I was given pause by what I discovered on a rainy afternoon two days ago. I have spent the past three years developing a code base for running many MD simulations on a card at one time. I still think there is merit in what I am doing. I have devised new methods that both expedite the integration of many systems in a single runtime instance and also improve the way each individual system runs.

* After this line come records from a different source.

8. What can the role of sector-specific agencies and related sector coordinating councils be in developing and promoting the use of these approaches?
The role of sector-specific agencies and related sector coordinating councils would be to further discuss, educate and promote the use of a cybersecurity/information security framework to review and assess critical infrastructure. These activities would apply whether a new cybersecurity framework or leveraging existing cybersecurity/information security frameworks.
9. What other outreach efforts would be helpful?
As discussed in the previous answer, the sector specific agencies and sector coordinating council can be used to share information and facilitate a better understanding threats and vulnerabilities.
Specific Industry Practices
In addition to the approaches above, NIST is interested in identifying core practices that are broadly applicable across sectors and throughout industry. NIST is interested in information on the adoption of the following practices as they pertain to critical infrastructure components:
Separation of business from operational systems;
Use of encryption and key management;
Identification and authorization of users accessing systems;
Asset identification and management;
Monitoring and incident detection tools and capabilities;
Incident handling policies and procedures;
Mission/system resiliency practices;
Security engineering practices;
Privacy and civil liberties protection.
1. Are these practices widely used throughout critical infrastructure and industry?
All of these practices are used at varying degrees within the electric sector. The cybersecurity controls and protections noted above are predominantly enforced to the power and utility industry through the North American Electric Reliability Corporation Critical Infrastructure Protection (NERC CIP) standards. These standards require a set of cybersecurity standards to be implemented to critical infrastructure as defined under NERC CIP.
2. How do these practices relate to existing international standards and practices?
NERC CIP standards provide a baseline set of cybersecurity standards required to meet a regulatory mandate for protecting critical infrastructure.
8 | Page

But, this has changed the way I think about compute-bound versus memory-bound processes: if there is one of each, interleaving them is absolutely possible, and will even happen automagically if you just throw enough processes onto the card at one time, even with something agnostic to the nature of each process like MPS.
Another way to put it is that, except in the limiting case of raw performance on a single problem, making something go faster by cutting down on memory latency with intense computation is pollution–it occupies arithmetic units that could otherwise be utilized by a process running in parallel, and it throws off heat that limits what other processes can do or even what the card is able to sustain in future kernel launches.
It makes me wonder, since I will have explicit control over which systems are running at any one time, should I expect to be able to use CUDA streams to interleave communication and compute-bound processes to the same effect as MPS?
For reference, here is one of my data sets. What I did was create a single MD system of 23,558 atoms (this is an update of the dihydrofolate reductase “DHFR” benchmark that is well known to molecular dynamics developers). I then ran multiple simulations through multiple processes in MPS with three popular MD codes. Those results are shown marked with filled circles (or, cream-filled donuts, if your Monday needs to slow down). I also tiled the system into single simulations of 2x 23558 = 47116 atoms, 70674 atoms, all the way to 15x = 353370 atoms (and even further, but that gets into other limits in each code base which are outside the scope of this discussion), and ran those as a single process on each card. (Those are the square-decorated lines, shown in relief.) As you can see, MPS outperforms tiling the system and running “multiple” copies of the protein simulation that way almost every time, sometimes by a wide margin. This is pretty easy to rationalize: when there are multiple simulations, the compute-bound and memory-bound processes can interleave, and the MPS scheduler seems to be doing a very good job of this.